Vor 80 Jahren erschien Oskar Fischingers "An Optical Poem"

Der Erfinder des Musikvideos

Der Filmemacher und Pionier des abstrakten Films, Oskar Fischinger, mit Vorlagen zu "Tönende Ornamente". Der Film erschien 1932.
Der Filmemacher und Pionier des abstrakten Films, Oskar Fischinger, mit Vorlagen zu "Tönende Ornamente". Der Film erschien 1932. © Deutsches Filminstitut
Rolf Giesen im Gespräch mit Max Oppel · 07.03.2018
Der vor 80 Jahren veröffentlichte Film "An Optical Poem" von Oskar Fischinger kann als eines der erste Musikvideos gelten. Der 1900 geborene Maler, Ingenieur und Orgelbauer hatte als erster die Idee, "abstrakte Formen, Farben und Musik zusammenzubringen", sagt Filmwissenschaftler Rolf Giesen.
Geometrische Formen tanzen zu Franz Liszts Ungarischer Rhapsodie. Bunte Dreiecke, Kreise, Rechtecke, die aus einem Gemälde Wassily Kandinskys zu stammen scheinen: Sie tauchen auf, verschwinden, schweben zu Streicherklängen vorbei. Oskar Fischingers vor 80 Jahren beim Hollywood-Studio Metro-Goldwyn-Mayer veröffentlichter Film "An Optical Poem" kann als eines der erste Musikvideos gelten, als Meilenstein in der Filmgeschichte.
Der 1900 in der Nähe von Frankfurt geborene Orgelbauer, Ingenieur und Maler hatte als einer der ersten die Idee, "Töne und Bilder in bewegter Form" zusammenzubringen, sagt der Filmwissenschaftler Rolf Giesen. Und sei von daher der "Erfinder des Musikvideos".
Bereits in der Zeit während des Ersten Weltkriegs hätten Fischinger und einige Kollegen "die Philosophie" entwickelt, "dass animierte Bilder und Töne zusammengehören, dass Musik den Rhythmus einer Bewegung und eines Films bestimmt".
Film war zu der damaligen Zeit noch ein sehr neues Medium, erst recht der Tonfilm. Als eines der ersten Experimente habe Fischinger damals eine Wachsschneidemaschine konstruiert, erzählt Giesen. Den Querschnitt der Wachsformen habe man animieren können. "Und plötzlich konnte man so wabernde Formen auf Film bannen."

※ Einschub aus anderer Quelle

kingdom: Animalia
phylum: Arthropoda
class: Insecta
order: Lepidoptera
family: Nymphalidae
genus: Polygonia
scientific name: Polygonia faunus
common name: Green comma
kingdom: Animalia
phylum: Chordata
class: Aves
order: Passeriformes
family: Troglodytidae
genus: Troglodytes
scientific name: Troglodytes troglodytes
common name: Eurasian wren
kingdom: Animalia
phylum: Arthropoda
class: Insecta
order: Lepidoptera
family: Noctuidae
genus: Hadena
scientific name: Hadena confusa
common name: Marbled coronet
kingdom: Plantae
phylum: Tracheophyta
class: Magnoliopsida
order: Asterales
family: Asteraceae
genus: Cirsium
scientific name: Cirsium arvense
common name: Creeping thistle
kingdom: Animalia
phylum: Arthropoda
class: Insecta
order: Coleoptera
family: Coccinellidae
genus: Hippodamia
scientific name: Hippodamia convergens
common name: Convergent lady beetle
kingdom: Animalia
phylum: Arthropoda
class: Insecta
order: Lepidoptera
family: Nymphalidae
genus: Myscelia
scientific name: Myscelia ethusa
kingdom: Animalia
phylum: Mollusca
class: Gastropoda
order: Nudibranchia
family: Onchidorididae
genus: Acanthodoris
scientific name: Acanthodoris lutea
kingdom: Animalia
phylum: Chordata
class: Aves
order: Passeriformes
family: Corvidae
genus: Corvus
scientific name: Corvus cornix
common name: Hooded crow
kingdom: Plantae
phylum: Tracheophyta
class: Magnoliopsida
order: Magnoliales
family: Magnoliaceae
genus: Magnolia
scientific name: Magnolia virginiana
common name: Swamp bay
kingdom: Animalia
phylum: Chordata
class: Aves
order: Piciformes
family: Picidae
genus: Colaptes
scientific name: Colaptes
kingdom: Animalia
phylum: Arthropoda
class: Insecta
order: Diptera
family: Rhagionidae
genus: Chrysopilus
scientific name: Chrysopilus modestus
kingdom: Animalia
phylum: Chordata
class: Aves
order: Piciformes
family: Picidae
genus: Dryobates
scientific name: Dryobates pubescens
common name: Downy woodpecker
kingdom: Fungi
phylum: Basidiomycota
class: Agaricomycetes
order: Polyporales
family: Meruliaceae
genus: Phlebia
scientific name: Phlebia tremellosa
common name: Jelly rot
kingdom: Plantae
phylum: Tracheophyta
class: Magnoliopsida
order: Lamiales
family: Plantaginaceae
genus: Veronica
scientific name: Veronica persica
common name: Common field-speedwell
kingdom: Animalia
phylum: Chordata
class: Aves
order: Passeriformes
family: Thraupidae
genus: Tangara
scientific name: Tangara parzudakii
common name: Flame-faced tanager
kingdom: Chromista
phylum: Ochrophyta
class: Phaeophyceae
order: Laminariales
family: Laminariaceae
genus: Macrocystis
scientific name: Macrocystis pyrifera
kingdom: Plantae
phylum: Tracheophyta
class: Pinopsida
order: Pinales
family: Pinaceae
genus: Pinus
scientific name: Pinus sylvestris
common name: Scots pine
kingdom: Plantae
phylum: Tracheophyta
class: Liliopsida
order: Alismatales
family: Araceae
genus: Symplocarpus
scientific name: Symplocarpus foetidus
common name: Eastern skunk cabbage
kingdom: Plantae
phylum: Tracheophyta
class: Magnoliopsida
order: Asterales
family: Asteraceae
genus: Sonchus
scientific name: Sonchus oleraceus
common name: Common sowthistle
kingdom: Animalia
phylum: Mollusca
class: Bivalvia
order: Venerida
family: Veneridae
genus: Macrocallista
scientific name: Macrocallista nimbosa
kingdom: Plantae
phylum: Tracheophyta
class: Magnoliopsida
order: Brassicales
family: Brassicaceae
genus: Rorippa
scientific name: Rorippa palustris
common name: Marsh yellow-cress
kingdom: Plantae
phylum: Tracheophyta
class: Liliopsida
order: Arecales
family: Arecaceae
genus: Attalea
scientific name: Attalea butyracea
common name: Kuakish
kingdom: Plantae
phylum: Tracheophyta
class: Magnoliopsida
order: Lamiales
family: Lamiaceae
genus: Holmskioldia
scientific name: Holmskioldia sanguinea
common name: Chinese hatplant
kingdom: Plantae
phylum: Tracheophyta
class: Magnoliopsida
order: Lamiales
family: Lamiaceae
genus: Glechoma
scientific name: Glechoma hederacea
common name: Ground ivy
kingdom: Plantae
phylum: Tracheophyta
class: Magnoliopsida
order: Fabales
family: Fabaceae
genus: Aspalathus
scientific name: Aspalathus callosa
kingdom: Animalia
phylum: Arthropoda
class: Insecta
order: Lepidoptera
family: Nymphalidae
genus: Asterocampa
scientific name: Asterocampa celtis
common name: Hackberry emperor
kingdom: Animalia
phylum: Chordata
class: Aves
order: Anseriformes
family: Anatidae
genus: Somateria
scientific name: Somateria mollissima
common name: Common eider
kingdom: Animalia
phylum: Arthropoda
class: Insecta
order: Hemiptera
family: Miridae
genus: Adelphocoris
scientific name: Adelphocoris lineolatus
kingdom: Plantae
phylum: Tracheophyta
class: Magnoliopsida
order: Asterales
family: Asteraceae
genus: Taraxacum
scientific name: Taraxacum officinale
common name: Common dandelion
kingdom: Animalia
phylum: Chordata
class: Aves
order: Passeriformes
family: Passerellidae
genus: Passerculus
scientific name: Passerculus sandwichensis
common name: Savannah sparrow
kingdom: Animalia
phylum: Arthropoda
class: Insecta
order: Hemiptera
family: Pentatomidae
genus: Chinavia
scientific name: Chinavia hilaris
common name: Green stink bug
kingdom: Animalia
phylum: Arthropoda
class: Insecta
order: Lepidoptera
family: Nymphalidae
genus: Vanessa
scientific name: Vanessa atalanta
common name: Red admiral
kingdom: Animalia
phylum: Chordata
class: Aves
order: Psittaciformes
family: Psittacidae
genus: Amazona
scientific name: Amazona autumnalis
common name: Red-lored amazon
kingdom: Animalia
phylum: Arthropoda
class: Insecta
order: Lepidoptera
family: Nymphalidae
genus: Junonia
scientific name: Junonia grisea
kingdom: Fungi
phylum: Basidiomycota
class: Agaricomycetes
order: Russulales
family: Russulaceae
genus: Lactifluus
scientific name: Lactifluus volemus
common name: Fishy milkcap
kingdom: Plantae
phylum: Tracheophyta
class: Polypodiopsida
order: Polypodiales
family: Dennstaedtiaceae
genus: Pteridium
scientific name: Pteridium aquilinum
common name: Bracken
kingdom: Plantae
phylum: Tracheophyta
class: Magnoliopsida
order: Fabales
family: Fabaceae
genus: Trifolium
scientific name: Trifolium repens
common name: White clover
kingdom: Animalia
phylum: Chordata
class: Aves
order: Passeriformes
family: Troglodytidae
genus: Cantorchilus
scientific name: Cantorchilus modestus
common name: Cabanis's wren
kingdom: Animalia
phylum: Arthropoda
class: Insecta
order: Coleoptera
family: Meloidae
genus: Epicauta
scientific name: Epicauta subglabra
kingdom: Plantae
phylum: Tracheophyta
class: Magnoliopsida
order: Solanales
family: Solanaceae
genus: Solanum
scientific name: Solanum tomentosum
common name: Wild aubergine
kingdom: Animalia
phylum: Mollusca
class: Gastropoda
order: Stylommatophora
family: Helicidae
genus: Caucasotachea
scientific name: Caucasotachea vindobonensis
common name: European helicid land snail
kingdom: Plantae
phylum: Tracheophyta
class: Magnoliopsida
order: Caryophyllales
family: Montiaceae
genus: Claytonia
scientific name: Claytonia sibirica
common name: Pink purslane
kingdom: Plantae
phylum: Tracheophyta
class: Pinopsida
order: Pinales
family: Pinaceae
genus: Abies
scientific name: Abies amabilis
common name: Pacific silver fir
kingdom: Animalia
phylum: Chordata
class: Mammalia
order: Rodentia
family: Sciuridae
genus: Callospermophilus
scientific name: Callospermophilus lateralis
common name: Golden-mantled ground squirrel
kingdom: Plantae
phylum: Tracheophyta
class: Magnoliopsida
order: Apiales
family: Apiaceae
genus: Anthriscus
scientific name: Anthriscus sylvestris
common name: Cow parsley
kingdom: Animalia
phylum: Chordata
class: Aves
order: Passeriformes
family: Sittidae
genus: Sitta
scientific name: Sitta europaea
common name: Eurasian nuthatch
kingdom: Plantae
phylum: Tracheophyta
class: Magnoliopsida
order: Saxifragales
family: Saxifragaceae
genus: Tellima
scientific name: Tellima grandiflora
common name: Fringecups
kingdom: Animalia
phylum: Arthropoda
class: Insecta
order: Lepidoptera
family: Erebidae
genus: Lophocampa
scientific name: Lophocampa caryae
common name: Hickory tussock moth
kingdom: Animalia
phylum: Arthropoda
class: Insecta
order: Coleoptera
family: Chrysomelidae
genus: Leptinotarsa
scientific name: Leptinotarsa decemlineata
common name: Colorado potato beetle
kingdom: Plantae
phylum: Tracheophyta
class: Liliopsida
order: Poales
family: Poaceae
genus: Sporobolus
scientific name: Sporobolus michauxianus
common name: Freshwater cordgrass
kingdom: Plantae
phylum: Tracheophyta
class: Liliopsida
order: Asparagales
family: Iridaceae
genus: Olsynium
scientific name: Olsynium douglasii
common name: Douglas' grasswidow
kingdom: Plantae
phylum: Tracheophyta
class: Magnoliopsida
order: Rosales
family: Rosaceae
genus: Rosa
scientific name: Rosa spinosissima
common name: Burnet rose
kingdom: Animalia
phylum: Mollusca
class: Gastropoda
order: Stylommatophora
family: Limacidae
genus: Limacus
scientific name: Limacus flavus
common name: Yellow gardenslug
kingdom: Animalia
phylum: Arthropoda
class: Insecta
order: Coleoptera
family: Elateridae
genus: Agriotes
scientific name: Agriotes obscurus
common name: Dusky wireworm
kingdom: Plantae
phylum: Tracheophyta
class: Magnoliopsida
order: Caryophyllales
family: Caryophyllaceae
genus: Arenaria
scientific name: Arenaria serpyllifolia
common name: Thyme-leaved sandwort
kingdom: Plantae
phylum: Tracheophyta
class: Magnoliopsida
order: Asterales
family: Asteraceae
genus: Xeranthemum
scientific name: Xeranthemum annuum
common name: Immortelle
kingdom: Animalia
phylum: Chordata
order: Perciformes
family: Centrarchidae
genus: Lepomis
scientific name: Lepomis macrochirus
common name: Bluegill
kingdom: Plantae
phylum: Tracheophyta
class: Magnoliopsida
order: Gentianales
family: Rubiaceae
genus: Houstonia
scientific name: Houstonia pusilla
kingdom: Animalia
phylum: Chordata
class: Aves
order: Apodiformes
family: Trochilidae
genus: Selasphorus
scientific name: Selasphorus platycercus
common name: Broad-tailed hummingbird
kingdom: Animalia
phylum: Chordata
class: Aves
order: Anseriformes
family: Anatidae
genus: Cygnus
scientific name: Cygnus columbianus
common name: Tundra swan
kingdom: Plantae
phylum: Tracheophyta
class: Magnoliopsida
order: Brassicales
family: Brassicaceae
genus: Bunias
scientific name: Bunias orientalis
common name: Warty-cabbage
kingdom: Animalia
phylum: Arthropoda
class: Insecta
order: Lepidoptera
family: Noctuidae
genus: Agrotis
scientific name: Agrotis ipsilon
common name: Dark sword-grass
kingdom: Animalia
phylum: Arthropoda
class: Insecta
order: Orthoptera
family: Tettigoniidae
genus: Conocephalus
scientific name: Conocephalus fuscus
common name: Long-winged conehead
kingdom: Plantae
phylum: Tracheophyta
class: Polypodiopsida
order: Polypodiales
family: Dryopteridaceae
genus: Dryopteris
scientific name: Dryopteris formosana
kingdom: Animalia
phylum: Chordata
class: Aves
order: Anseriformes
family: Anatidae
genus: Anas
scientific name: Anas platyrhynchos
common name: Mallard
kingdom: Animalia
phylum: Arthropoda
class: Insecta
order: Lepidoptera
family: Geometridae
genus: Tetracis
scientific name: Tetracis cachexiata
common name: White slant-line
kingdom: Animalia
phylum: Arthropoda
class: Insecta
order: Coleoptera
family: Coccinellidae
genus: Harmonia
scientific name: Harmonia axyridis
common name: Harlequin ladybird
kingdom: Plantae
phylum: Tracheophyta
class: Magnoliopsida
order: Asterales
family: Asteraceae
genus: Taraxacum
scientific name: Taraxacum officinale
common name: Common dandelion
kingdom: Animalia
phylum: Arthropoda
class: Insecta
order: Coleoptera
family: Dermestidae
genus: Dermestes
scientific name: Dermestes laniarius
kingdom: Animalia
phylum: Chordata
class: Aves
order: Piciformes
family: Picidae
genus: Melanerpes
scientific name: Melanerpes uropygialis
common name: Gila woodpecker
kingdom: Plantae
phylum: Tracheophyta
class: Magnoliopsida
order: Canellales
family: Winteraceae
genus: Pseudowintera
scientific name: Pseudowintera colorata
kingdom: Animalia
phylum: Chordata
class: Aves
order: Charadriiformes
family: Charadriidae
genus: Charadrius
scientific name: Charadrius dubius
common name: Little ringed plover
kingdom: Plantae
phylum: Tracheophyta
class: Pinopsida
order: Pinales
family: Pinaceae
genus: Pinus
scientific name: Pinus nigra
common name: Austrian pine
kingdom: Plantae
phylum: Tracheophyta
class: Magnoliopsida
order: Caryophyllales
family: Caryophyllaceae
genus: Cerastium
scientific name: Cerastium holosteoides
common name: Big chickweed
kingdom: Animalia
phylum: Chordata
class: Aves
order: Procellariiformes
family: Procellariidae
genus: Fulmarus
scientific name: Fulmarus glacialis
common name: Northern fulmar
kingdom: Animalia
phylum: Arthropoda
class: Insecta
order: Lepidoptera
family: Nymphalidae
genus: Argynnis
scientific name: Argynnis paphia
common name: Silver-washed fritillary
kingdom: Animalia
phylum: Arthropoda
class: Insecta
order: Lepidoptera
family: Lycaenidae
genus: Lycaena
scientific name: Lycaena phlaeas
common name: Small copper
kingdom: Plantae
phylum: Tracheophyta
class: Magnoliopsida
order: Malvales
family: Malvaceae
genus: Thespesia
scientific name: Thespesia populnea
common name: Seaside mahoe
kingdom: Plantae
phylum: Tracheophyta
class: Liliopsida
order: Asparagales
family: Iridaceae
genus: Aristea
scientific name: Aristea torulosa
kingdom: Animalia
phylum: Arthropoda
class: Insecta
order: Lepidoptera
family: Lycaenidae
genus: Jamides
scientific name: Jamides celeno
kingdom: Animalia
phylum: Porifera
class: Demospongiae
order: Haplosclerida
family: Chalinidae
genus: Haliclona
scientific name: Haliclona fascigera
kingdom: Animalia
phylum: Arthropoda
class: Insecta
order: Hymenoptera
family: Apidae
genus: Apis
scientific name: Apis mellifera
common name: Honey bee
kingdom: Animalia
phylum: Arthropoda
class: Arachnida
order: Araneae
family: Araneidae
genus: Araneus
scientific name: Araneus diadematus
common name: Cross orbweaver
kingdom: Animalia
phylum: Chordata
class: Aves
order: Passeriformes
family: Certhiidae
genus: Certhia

"So etwas hatten die Leute bisher nicht gesehen"

Seine Kunst und seine Experimente habe Fischinger sich durch die Entwicklung von optischen Effekten für Spielfilme finanziert, sowie Aufträge der Werbeindustrie. Beispielsweise einem Werbespot aus den 30ern, in dem Zigaretten ein Tänzchen hinlegen, aufgenommen als Stopp-Motion, Bild für Bild, in wochenlanger Arbeit. "So etwas hatten die Leute in Farbe bisher nicht gesehen. Es gab viele in Berlin, die sind nur dieses Werbefilms wegen ins Kino gegangen. Der Spielfilm, der danach lief, interessierte sie gar nicht. Diese animierten Filme hatten eine solche innovative Kraft, dass es quasi wie ein Funke auf das Publikum übersprang."

Ein "totaler Außenseiter" in Hollywood

1936 emigrierte Fischinger in die USA, suchte bei den großen Hollywood-Studios Arbeit. Für Walt Disney entwarf er die Verfilmung der Toccata und Fuge d-Moll von Johann Sebastian Bach, die im Animationsfilm Fantasia zu sehen ist. Doch die Zusammenarbeit gestaltete sich schwierig. Disney ersetzte Abstraktes durch Gegenständliches, wollte so das Massenpublikum erreichen. Nun waberten Geigenbögen oder Musikinstrumente über die Leinwand. Fischinger sei sehr enttäuscht gewesen, sagt Filmwissenschaftler Giesen. "Und damit war er in Hollywood ein totaler Außenseiter geworden."
Schließlich sagte sich Fischinger ganz vom Film los, malte nur noch. "Allerdings ist eine seiner Experimente, eine Lichtorgel, tatsächlich noch in einem Science-Fiction-Film zu sehen.", in dem Film "The Time Travellers" aus dem Jahr 1964, der drei Jahre vor Fischingers Tod erschien. Auf der Orgel konnte der Spieler anstelle von Tönen, Farben und Formen erzeugen. Eine der faszinierenden Erfindungen Fischingers, die sich jedoch nicht gewinnbringend vermarkten ließ. "Er war eben kein Geschäftsmann, sondern ein reiner Künstler."